Data –

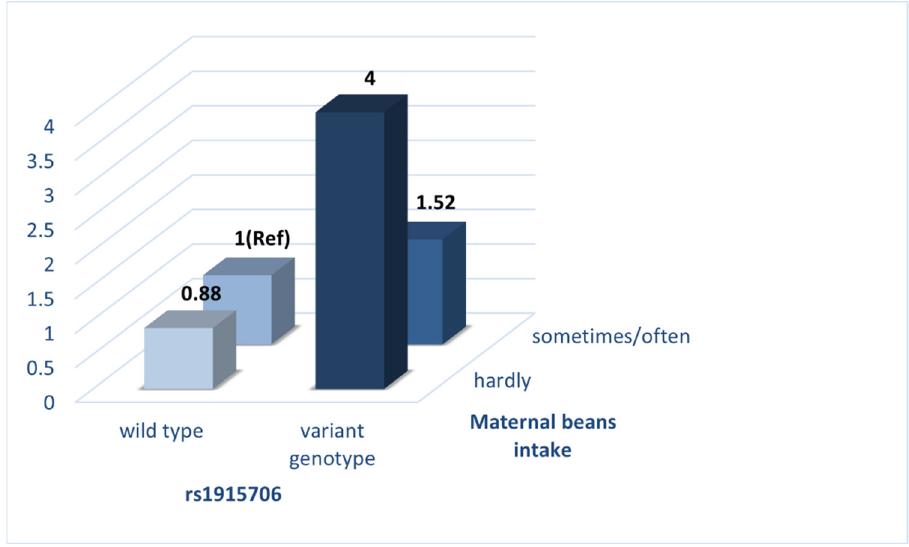
Figure 3. Interaction of rs1915706 and maternal beans intake on the risk of VSD in offspring.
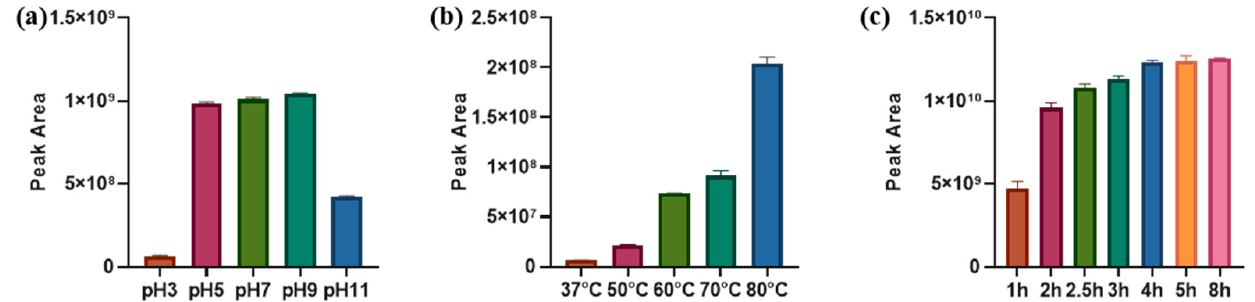
Figure 2. Effects of pH, temperature, and time effect on urea derivatization. ( a ) The conversion rate of carbamoyl-Ala under different pH conditions (3–11). ( b ) The conversion rate of carbamoyl-Ala under different temperature conditions (37 °C–80 °C). ( c ) The conversion rate of carbamoyl-Ala under different time conditions (1–8 h). Each condition was conducted for three biological replicates. HPLC method of Figure 2: mobile phase A: deionized water (0.1% formic acid); mobile phase B: acetonitrile. The gradient program was as follows: 0–5 min, 5%; 5–13 min, 5–75%; 13–15 min, 75%; 15–17 min, 75–5%, 17–22 min, 5% B. The eluent flow rate was 1 mL/min and the column was main- tained at 30 °C and 8 μ L of the sample was injected.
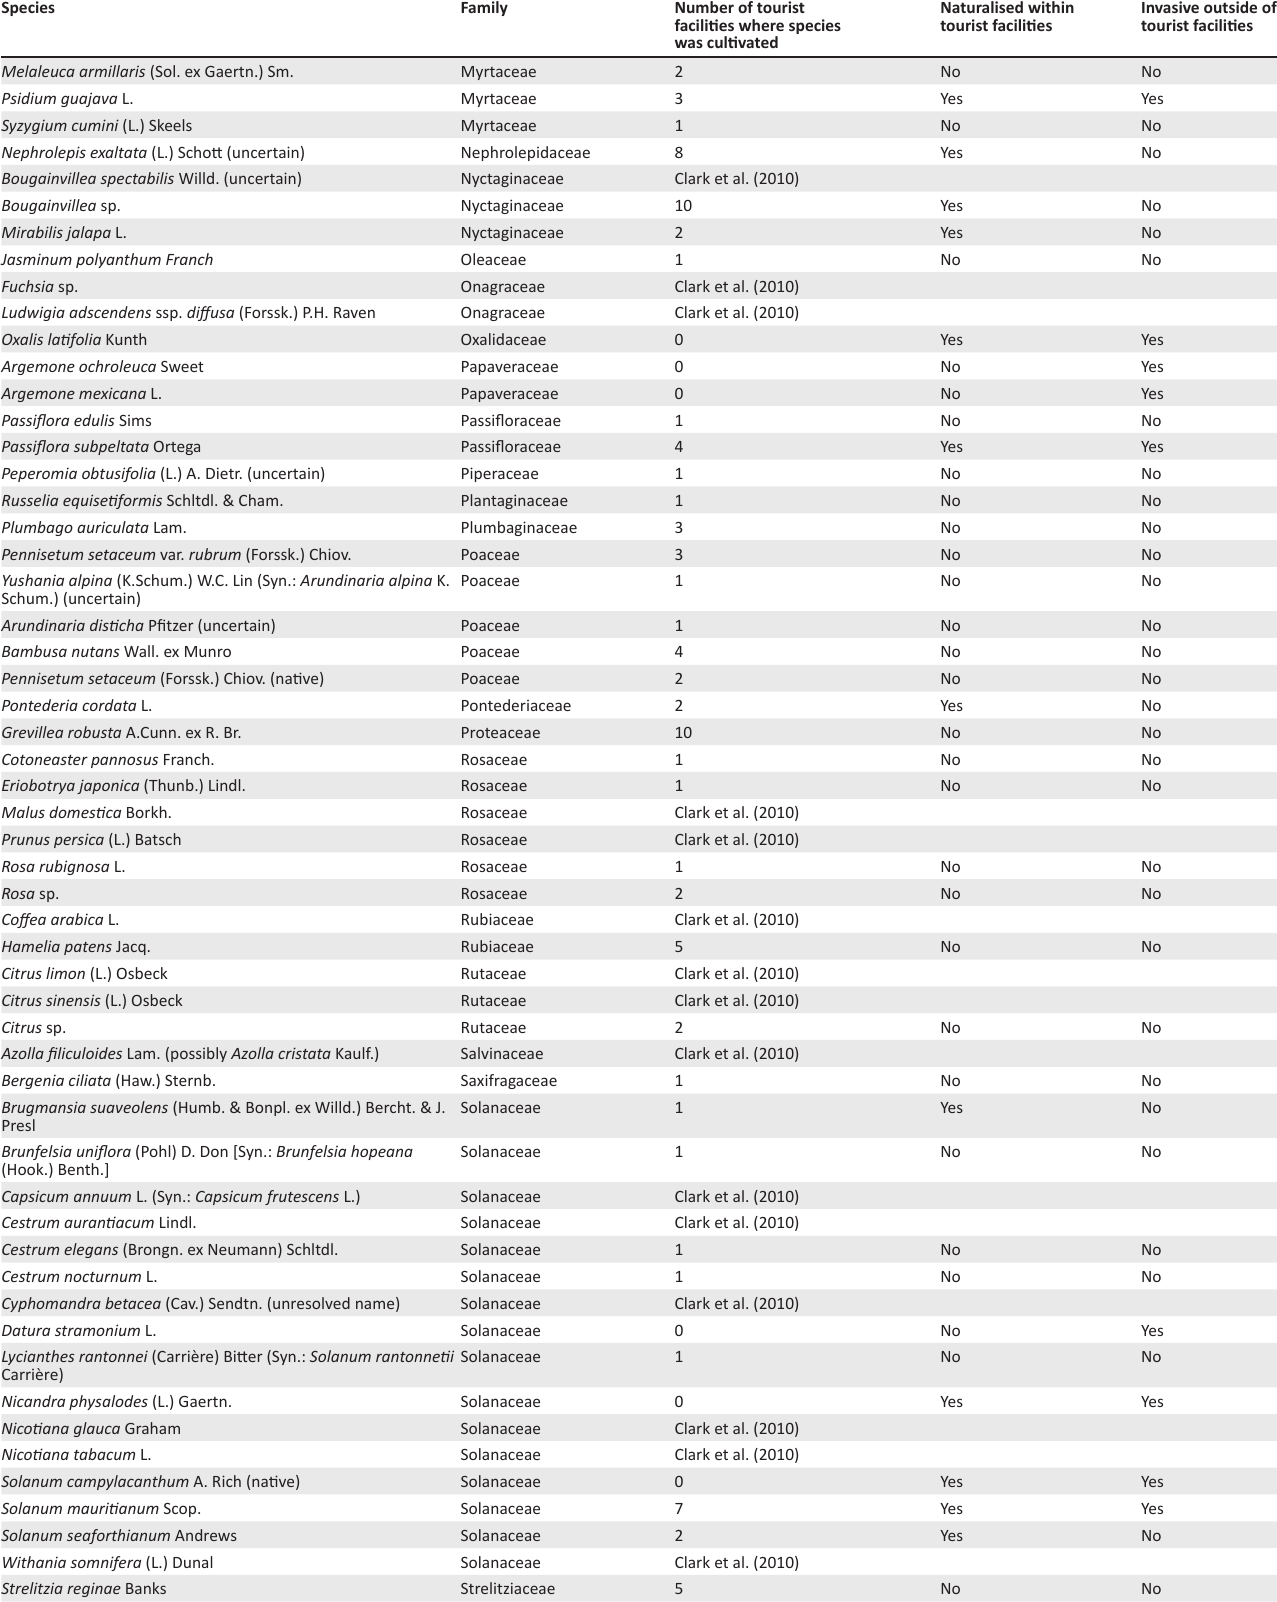
TABLE 1: (Continues...) Alien plant species, including some native plant species which may be growing outside of their natural range, recorded in the Serengeti-Mara ecosystem and immediate surrounds (excluding vegetable crops and grains).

Problem requirements – Restate the whole listing exactly as written, minus the pictures.

Exercise output –
Figure 3. Interaction of rs1915706 and maternal beans intake on the risk of VSD in offspring.
Figure 2. Effects of pH, temperature, and time effect on urea derivatization. ( a ) The conversion rate of carbamoyl-Ala under different pH conditions (3–11). ( b ) The conversion rate of carbamoyl-Ala under different temperature conditions (37 °C–80 °C). ( c ) The conversion rate of carbamoyl-Ala under different time conditions (1–8 h). Each condition was conducted for three biological replicates. HPLC method of Figure 2: mobile phase A: deionized water (0.1% formic acid); mobile phase B: acetonitrile. The gradient program was as follows: 0–5 min, 5%; 5–13 min, 5–75%; 13–15 min, 75%; 15–17 min, 75–5%, 17–22 min, 5% B. The eluent flow rate was 1 mL/min and the column was main- tained at 30 °C and 8 μ L of the sample was injected.
TABLE 1: (Continues...) Alien plant species, including some native plant species which may be growing outside of their natural range, recorded in the Serengeti-Mara ecosystem and immediate surrounds (excluding vegetable crops and grains).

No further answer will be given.